Primitive Chain Network Simulation of Elongational Flows of Entangled Linear Chains: Stretch/Orientation-induced Reduction of Monomeric Friction

Well-entangled monodisperse linear polystyrene melts exhibit monotonic thinning of the steady state elongational viscosity with increasing the strain rate ε̇ even beyond the Rouse relaxation frequency, τR ‑1. This behavior is quite different from the thinning followed by hardening at ε̇ > τR ‑1 observed for entangled semidilute solutions. We attempt to elucidate the molecular origin of this difference by focusing on the concept of stretch/orientation-dependent monomeric friction ζ recently proposed by Ianniruberto and co-workers. Specifically, literature data of the stress relaxation after cessation of transient elongational flow, reported for both PS melts and solutions, are analyzed to evaluate the stretch/orientation-dependent decrease of ζ. In our working hypothesis, ζ is expressed as a function of the factor F so = λ̃2 S̅, where λ̃ is the normalized stretch ratio of entangled subchains defined with respect to the fully stretched state, and S̅ is an average orientational anisotropy of the components (polymer plus solvent if any) in the system. The factor F so was estimated from the stress decay data after flow cessation. The resulting functional form of ζ(F so) was then used in the primitive chain network (PCN) simulation including finite extensible nonlinear elasticity (FENE) to examine the elongational behavior of melts and solutions. For melts the simulation indicates that ζ decreases significantly under fast elongation because the entangled subchains are short and approach the fully stretched (and fully oriented) limit rather easily.
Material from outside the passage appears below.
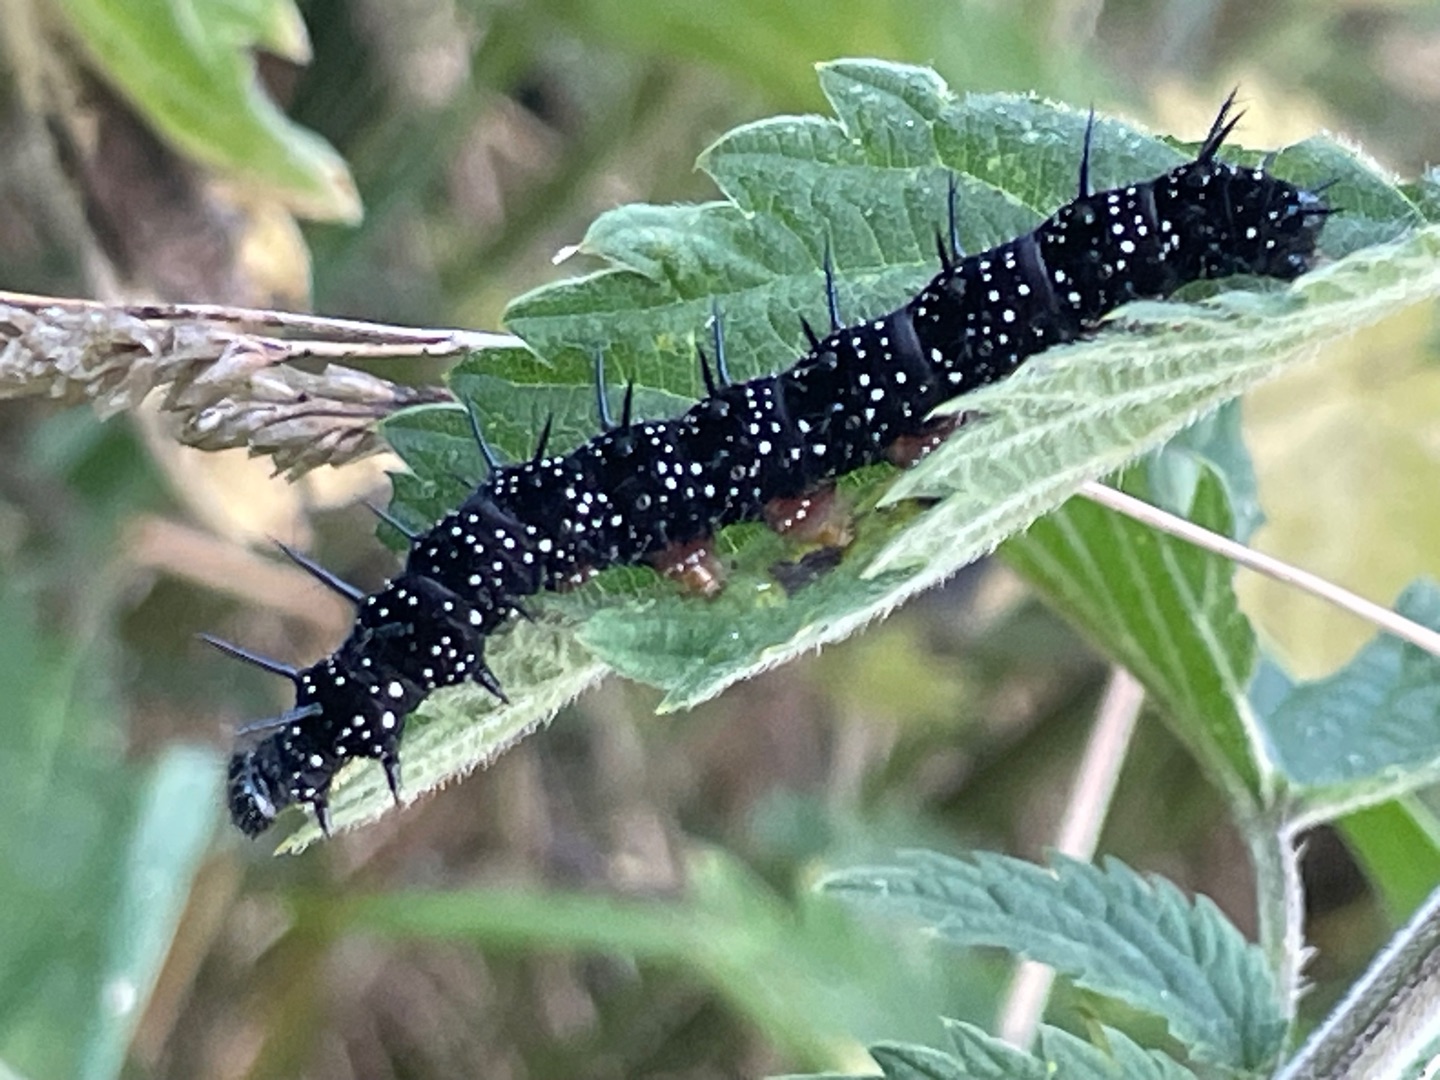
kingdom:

Hence, the steady elongational viscosity ηE follows this decrease of ζ to exhibit the monotonic thinning even at ε̇ > τR ‑1. In contrast, for solutions, the simulated ηE exhibits thickening at ε̇ > τR ‑1 because the average anisotropy S̅ is governed by the solvent and remains small, thus overwhelming the increase of the subchain stretch λ̃. The simulated results proved to be in satisfactory agreement with the experiments.